• Условие задания:
Обновите часть текста о пьесах «Фиолетовое» и «Зеленый звук», начиная со слов «Белая стена с» и заканчивая словами «друг к другу89.». Приведите этот отрывок заново, заменив «Белая стена» на «Серая стена».

• Фрагмент документа:
В пьесе «Фиолетовое» за сценой, фон которой составляет череда холмов со вспученными куполами и искривленными колокольнями, происходят события космического масштаба. Комментирующие их голоса кричат:

Черную стену! Давай черную стену! Стену давай! Эй, стену!!!

Купола, купола, купола — легче! (слышится звон как от стаканов на подносе) Эй! Эй! Долой солнце! Э-эй! Солнце долой!!!!

(Что-то с глухим шумом укатывается. Облака повыше! Повыше, повыше! (Величавый, низкий звон колоколов). Запирай ворота! Запирай!! Запирай!!! Живей, живей, живей, живей, живей, живей!!!88

В пьесе «Зеленый звук» есть сцена, средствами театра создающая образ, близкий к «Приезду купцов» и «Пестрой жизни»:

Белая стена с низкими широкими воротами посередине. За стеной видна пестрая путаница странных куполов. ...Ворота сразу распахиваются и пестрый поток людей («ein sehr bunten Strom von Menschen») (мужчин, женщин, детей) выливается на сцену и заполняет ее. Через последовательные группировки вся эта толпа распадается на 2 части: 1) сзади образуется густая толпа, похожая на свалку. Все составляющие ее люди стремятся протискаться в середину. Вследствие этого всю толпу бросает из стороны в сторону, как лодку в бурном море; 2) спереди же образуются покойные недвижные группы, стоят, сидят отдельные фигуры без всякого отношения друг к другу89.

• Представленный перечень:
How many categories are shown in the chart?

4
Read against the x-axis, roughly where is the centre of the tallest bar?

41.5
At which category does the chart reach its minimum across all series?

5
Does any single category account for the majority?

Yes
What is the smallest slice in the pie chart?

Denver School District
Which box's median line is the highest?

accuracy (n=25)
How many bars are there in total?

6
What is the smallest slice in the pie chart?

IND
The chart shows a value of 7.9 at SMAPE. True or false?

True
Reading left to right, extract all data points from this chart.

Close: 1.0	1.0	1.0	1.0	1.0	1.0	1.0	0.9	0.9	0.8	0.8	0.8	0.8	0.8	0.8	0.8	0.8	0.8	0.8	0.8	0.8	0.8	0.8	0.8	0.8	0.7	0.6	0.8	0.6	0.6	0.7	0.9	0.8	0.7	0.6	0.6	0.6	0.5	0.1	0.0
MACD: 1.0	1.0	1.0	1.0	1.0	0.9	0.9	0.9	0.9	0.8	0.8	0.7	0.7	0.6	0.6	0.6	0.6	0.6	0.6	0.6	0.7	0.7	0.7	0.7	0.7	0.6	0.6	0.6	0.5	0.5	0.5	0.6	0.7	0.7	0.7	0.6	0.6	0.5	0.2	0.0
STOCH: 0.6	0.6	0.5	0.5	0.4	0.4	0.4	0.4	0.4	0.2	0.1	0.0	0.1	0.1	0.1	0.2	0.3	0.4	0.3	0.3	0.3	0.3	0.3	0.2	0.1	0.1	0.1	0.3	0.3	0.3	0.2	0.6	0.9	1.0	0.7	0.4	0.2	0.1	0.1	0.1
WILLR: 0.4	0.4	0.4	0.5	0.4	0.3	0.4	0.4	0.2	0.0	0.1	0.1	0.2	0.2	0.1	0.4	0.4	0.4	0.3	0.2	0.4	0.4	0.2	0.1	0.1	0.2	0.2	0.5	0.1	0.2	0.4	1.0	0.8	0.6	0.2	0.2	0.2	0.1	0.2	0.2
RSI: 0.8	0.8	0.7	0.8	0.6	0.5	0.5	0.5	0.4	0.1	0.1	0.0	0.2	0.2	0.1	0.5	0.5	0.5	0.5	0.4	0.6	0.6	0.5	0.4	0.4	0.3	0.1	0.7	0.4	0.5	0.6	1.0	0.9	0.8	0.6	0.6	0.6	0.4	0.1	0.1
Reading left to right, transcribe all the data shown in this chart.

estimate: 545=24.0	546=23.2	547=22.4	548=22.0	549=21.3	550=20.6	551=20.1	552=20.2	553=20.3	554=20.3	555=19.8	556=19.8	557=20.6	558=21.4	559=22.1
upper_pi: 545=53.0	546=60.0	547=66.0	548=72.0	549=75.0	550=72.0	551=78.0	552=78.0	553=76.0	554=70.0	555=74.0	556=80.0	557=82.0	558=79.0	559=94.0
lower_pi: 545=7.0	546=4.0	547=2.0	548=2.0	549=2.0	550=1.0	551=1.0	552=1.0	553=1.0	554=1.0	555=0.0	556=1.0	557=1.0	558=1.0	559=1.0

• Ответ на задание:
Серая стена с низкими широкими воротами посередине. За стеной видна пестрая путаница странных куполов. ...Ворота сразу распахиваются и пестрый поток людей («ein sehr bunten Strom von Menschen») (мужчин, женщин, детей) выливается на сцену и заполняет ее. Через последовательные группировки вся эта толпа распадается на 2 части: 1) сзади образуется густая толпа, похожая на свалку. Все составляющие ее люди стремятся протискаться в середину. Вследствие этого всю толпу бросает из стороны в сторону, как лодку в бурном море; 2) спереди же образуются покойные недвижные группы, стоят, сидят отдельные фигуры без всякого отношения друг к другу89.